Pas une semaine sans qu’une nouvelle ne nous mette un coup au moral. Météo maussade. Comme si la pluie qui accompagne le quinquennat du Président Hollande était l’un des éléments les mieux partagés. À grand renfort de communications anxiogènes s’égrènent les chiffres du chômage toujours plus élevés, la baisse historique du pouvoir d’achat des ménages, la hausse du poids des dépenses pré-engagées, les marges rognées des entreprises, les taxes qui pleuvent elles aussi à tout va, les impôts qui s’envolent, les équations insolubles sur les régimes sociaux et les retraites dont les seules connues, c’est qu’il n’y aura pas de place pour tout le monde. Dernière nouvelle en date: les prix à la consommation ont augmenté de +0,1% en mai (soit 0,8% sur un an) selon l’Insee. Et pour les produits alimentaires, la hausse se monte à +1,8% sur un an avec une envolée des produits frais de +7,7%. De quoi donner confiance en l’avenir à tous les agents économiques, consommateurs comme entreprises?! Surtout quand on vous assure que ce n’est pas fini, qu’il va encore falloir se serrer la ceinture, mais que c’est un mal nécessaire qui finira par nous faire du bien. Personnellement, je me suis toujours méfié de ceux qui souhaitaient le meilleur pour moi… à tout prix.
Tout cela parce que l’on est parti d’un présupposé: mettre en place simultanément, en zone euro, des politiques de consolidation budgétaire drastiques et rapides allait permettre de retrouver la croissance et, donc la confiance des marchés financiers. Sauf que ces politiques d’austérité se sont, bien sûr, avérées contre productives pour restaurer la confiance. Et qu’un cercle vicieux s’est mis en place où le besoin de prouver sa crédibilité passait par davantage d’austérité qui réduisait à nouveau la croissance et hypothéquait la crédibilité de l’engagement de réduction de la dette publique. Avec, à la clé, des primes de risque en hausse et un prix fort à payer pour les pays les plus exposés aux marchés financiers avec des taux d’intérêt élevés. Des choix politiques de stratégie macro-économique qui se traduisent, au quotidien, par un pouvoir d’achat érodé qui pèse sur la consommation et donc sur les carnets de commandes des entreprises, par une érosion des rentrées fiscales qui dégradent la soutenabilité de la dette publique et poussent, au final, les Etats, à renforcer l’austérité budgétaire. Au prix d’une nouvelle récession. De la rigueur, certes, mais des coupes drastiques, simultanément, dans tous les pays de la zone euro, avec des multiplicateurs budgétaires élevés et en période de bas de cycle: c’est contre-productif. Et la majorité des économistes s’accordent, aujourd’hui, à le dire. Tout comme le FMI, voire la Commission européenne qui commence à infléchir sa position.

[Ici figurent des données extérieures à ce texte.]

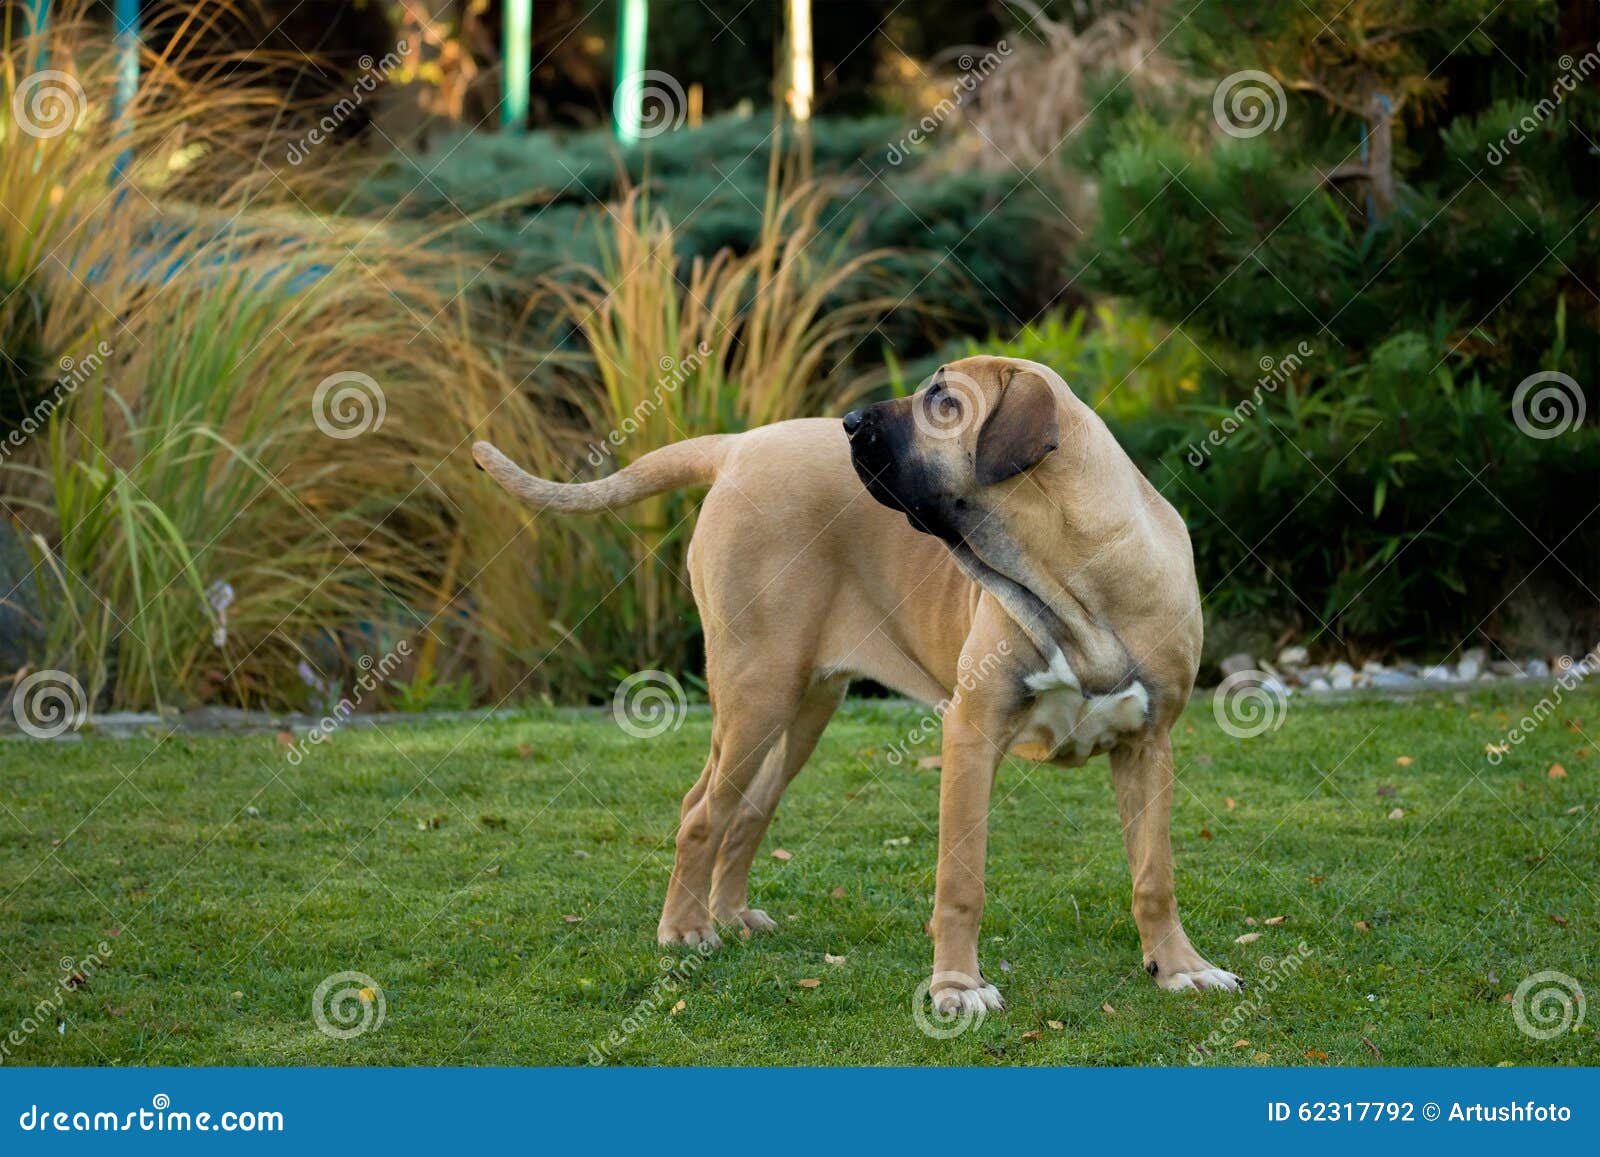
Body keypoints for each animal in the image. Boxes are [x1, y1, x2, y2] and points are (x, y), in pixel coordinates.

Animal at [467, 355, 1241, 1011]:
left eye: (944, 402)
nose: (849, 421)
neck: (1074, 571)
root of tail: (741, 445)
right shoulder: (971, 734)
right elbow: (961, 880)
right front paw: (956, 988)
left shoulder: (1149, 744)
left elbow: (1155, 874)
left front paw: (1180, 967)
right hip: (757, 692)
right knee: (701, 811)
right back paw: (684, 929)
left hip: (803, 707)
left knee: (745, 812)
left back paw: (729, 914)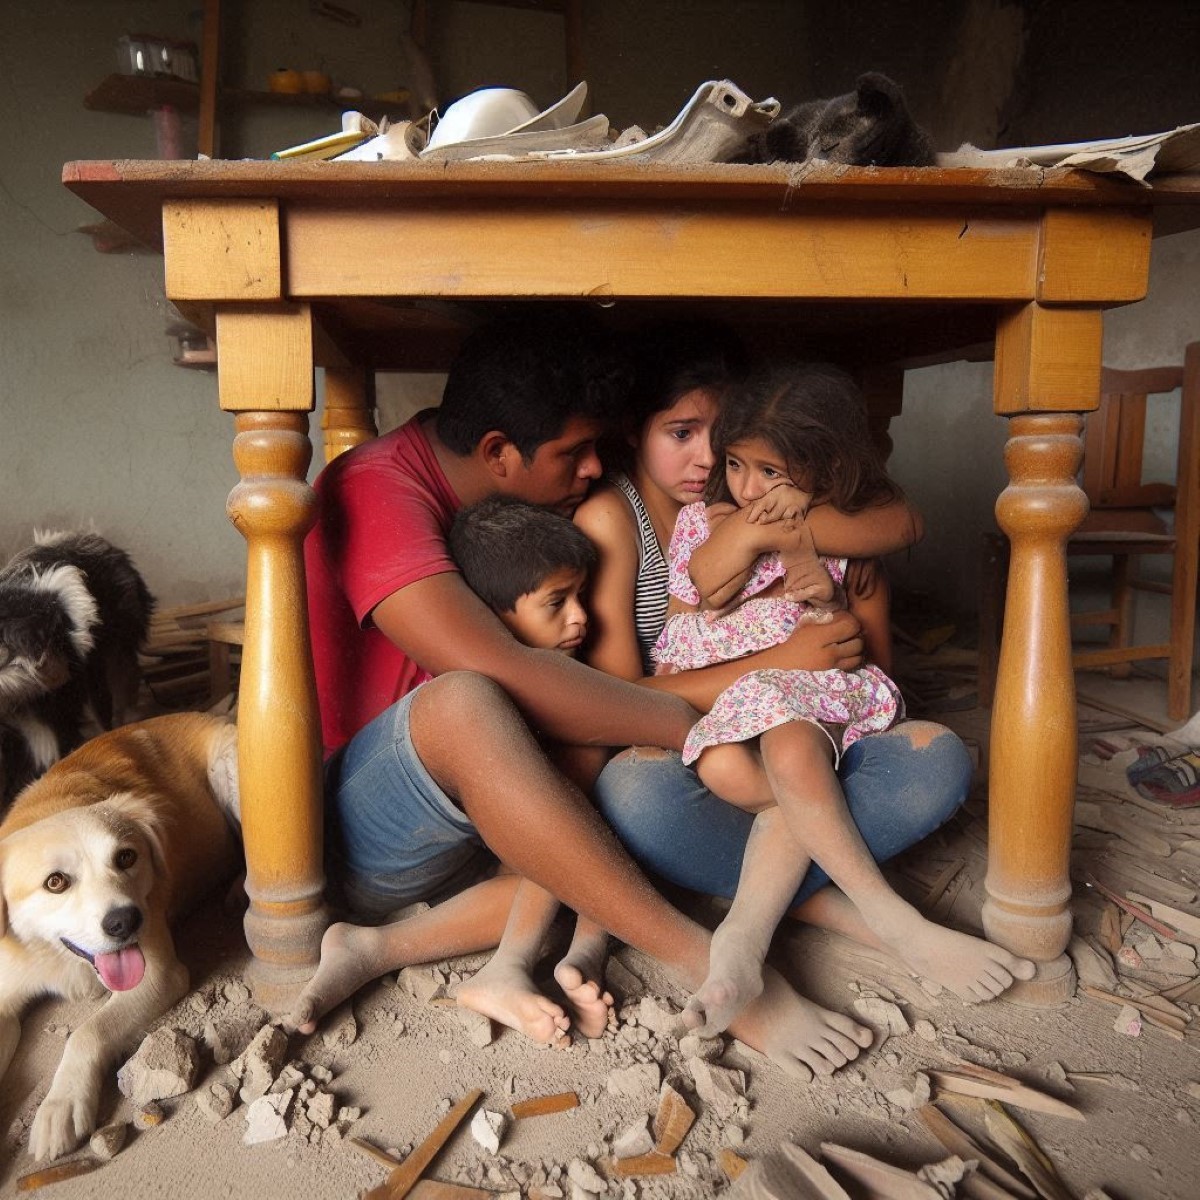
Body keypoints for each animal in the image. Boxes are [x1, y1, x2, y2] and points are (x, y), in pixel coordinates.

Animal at [0, 710, 241, 1161]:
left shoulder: (158, 974)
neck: (55, 956)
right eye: (55, 882)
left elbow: (86, 1032)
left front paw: (61, 1102)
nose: (126, 922)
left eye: (126, 857)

Et donc? Dans cette économie interconnectée, nous nous sommes arrêtés sur l’Asie au travers de notre enquête. La région a connu sa plus faible croissance depuis les années 1990. De “mauvaises” performances principalement imputables à la contraction de la demande étrangère. En Chine, la croissance n’est “que” de 7,8% en 2012, en partie à cause des hausses de coûts de production liées, notamment, à la progression des salaires qui s’est traduite par une baisse de compétitivité sur les marchés étrangers. Mais la région reste un Eldorado convoité par les marques comme par les distributeurs. La classe moyenne émerge. Le marché intérieur reste dynamique grâce à une croissance soutenue du salaire réel. Et globalement, l’Asie paraît mieux armée pour résister à la contagion européenne.
Alors comment rétablir confiance et croissance? Pour beaucoup, en l’absence d’une remise en cause de la stratégie macroéconomique européenne, la zone euro pourrait voir se mettre en place les conditions propices à une déflation dont les conséquences seraient catastrophiques. Ce qui fait dire à Paul Krugman, Prix Nobel d’économie, dans Courrier International, que “les décideurs se sont servis de l’analyse économique comme d’un poivrot se sert d’un lampadaire: pour s’appuyer, pas pour s’éclairer”. Espérons, cette fois, qu’ils y verront plus clair.